Sharp, simple, slick, sensual...
Lyrical Design, Reflective Design, Emotional Design, Disobedient Design, Ontological Design...
What worlds do these language(s) represent, and how accessible are they outside (but also within) a class reunion, an art school, a cultural scene, or a design context? When does this language aim for understanding, and when is it self-serving, even exclusive? Where do we draw the line between expertise and gatekeeping in design and how we talk about it? What is the relationship between linguistic exploration and visual design?
In the (graphic) design theory, ominously referred to as design research, there is much discussion about the possibility of a non-teleological interpretation of graphic design as a point of resistance against capital. Interpretations, fictional moments that have always been an integral part of design (in the sense that design will always require a certain degree of translation), offer the possibility of creating worlds and imagining alternative scenarios.
These experimental, performative approaches tend to be occasionally fantastical, sometimes even out of touch with reality. On the other hand, text-based theoretical works can be very harsh, almost in the tradition of negative dialectics, leaving the reader with an understanding of a problem but also a kind of paralysis. Both approaches generate a certain set of phrases and expressions.

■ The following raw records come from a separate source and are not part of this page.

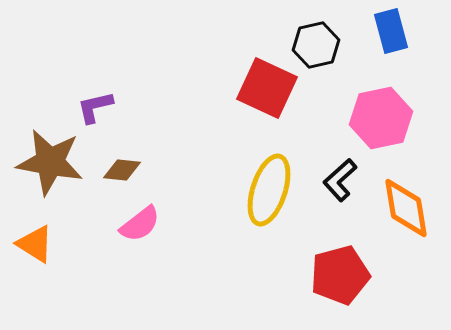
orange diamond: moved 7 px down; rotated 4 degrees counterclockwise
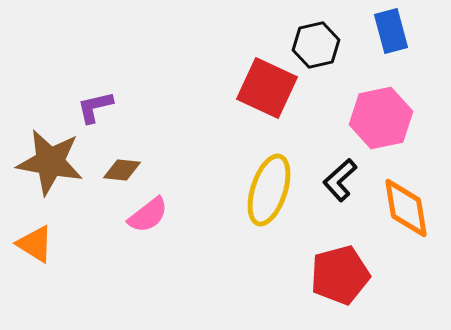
pink semicircle: moved 8 px right, 9 px up
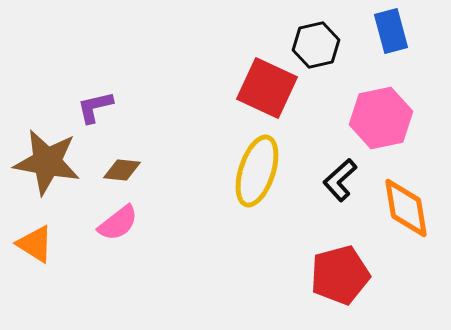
brown star: moved 3 px left
yellow ellipse: moved 12 px left, 19 px up
pink semicircle: moved 30 px left, 8 px down
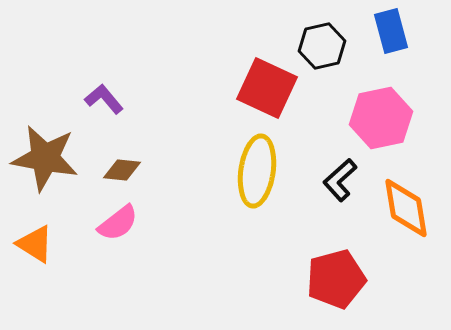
black hexagon: moved 6 px right, 1 px down
purple L-shape: moved 9 px right, 8 px up; rotated 63 degrees clockwise
brown star: moved 2 px left, 4 px up
yellow ellipse: rotated 10 degrees counterclockwise
red pentagon: moved 4 px left, 4 px down
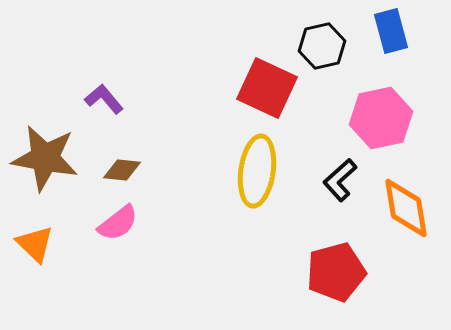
orange triangle: rotated 12 degrees clockwise
red pentagon: moved 7 px up
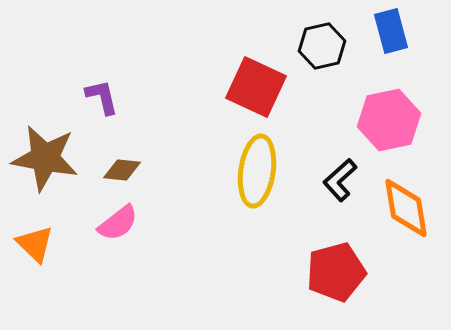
red square: moved 11 px left, 1 px up
purple L-shape: moved 2 px left, 2 px up; rotated 27 degrees clockwise
pink hexagon: moved 8 px right, 2 px down
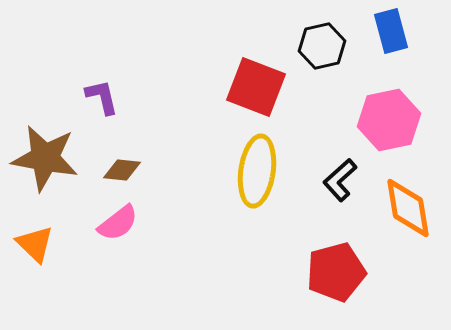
red square: rotated 4 degrees counterclockwise
orange diamond: moved 2 px right
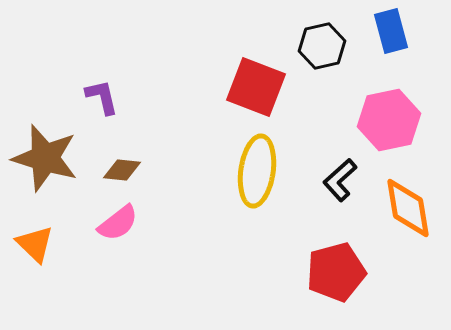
brown star: rotated 6 degrees clockwise
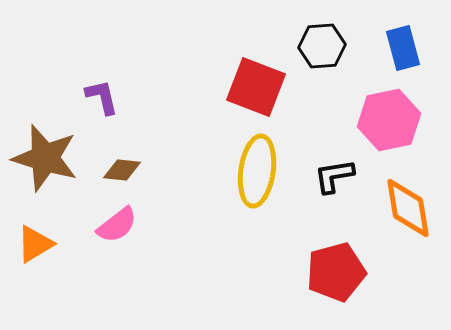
blue rectangle: moved 12 px right, 17 px down
black hexagon: rotated 9 degrees clockwise
black L-shape: moved 6 px left, 4 px up; rotated 33 degrees clockwise
pink semicircle: moved 1 px left, 2 px down
orange triangle: rotated 45 degrees clockwise
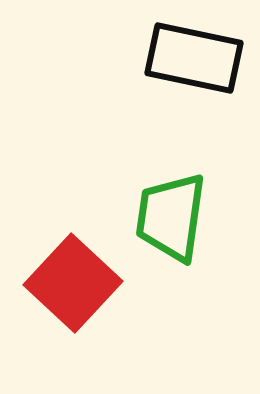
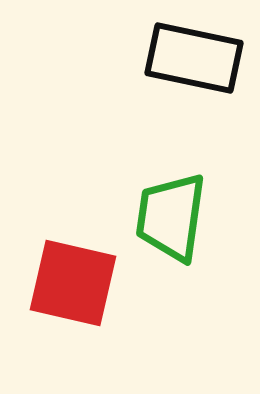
red square: rotated 30 degrees counterclockwise
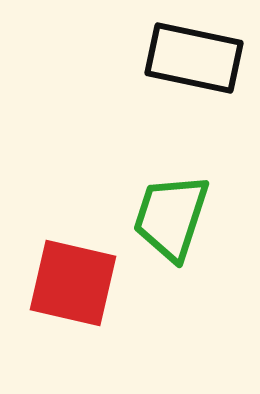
green trapezoid: rotated 10 degrees clockwise
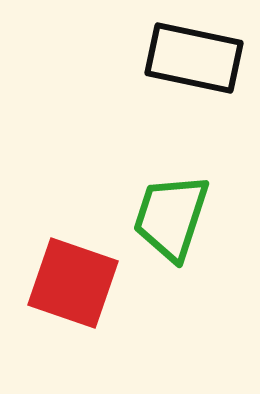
red square: rotated 6 degrees clockwise
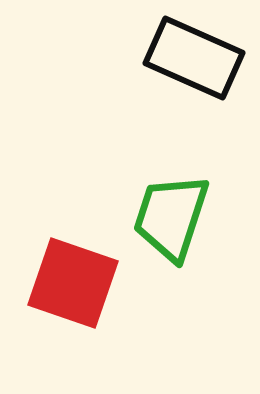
black rectangle: rotated 12 degrees clockwise
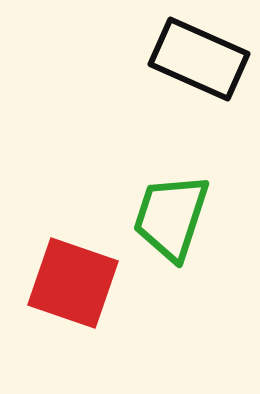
black rectangle: moved 5 px right, 1 px down
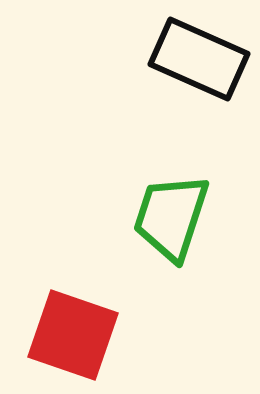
red square: moved 52 px down
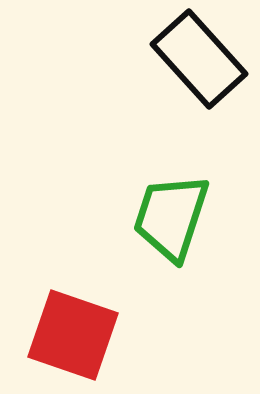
black rectangle: rotated 24 degrees clockwise
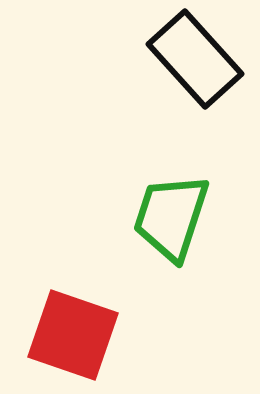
black rectangle: moved 4 px left
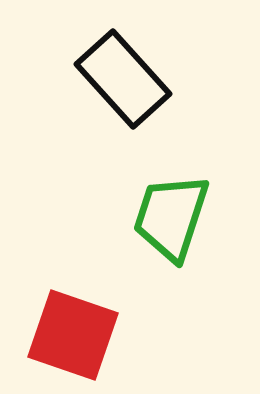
black rectangle: moved 72 px left, 20 px down
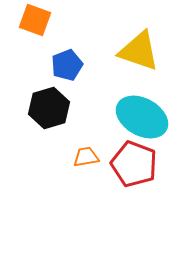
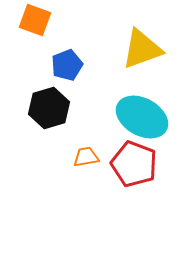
yellow triangle: moved 3 px right, 2 px up; rotated 39 degrees counterclockwise
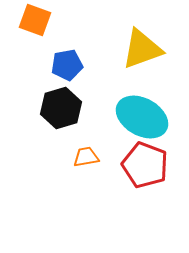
blue pentagon: rotated 12 degrees clockwise
black hexagon: moved 12 px right
red pentagon: moved 11 px right, 1 px down
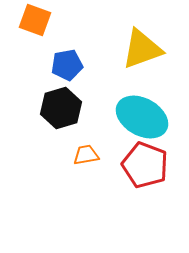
orange trapezoid: moved 2 px up
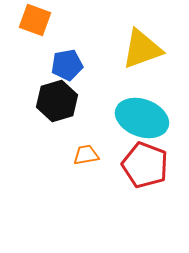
black hexagon: moved 4 px left, 7 px up
cyan ellipse: moved 1 px down; rotated 9 degrees counterclockwise
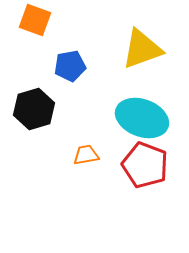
blue pentagon: moved 3 px right, 1 px down
black hexagon: moved 23 px left, 8 px down
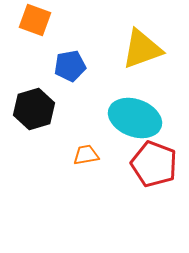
cyan ellipse: moved 7 px left
red pentagon: moved 9 px right, 1 px up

In contrast, in applied (graphic) design, one is often called upon to "speak" on behalf of others. However, it is precisely this impossibility of "speaking" for others that is highlighted here. Design is never neutral or universal but highly subjective, and personal responsibility must be assumed automatically, as well as the language itself. Therefore, the relationship and navigation between reading and speaking are among the main themes that designers can negotiate.
By assembling and embodying different texts, borrowing positions within a Live Action Reading Group (LARG), we attempt to develop a possible response through composition. A LARG is a format we have conceived that hybridizes between a Live Action Role Play (LARP) and a reading group. By consciously adopting positions of designers, theorists, artists, authors, and activists based on their texts and physically materializing them in a systemic constellation, people are positioned in space as representatives of members or aspects of a system/thought/position, engaging in relationships and dialogue. The reception of a text becomes performative research.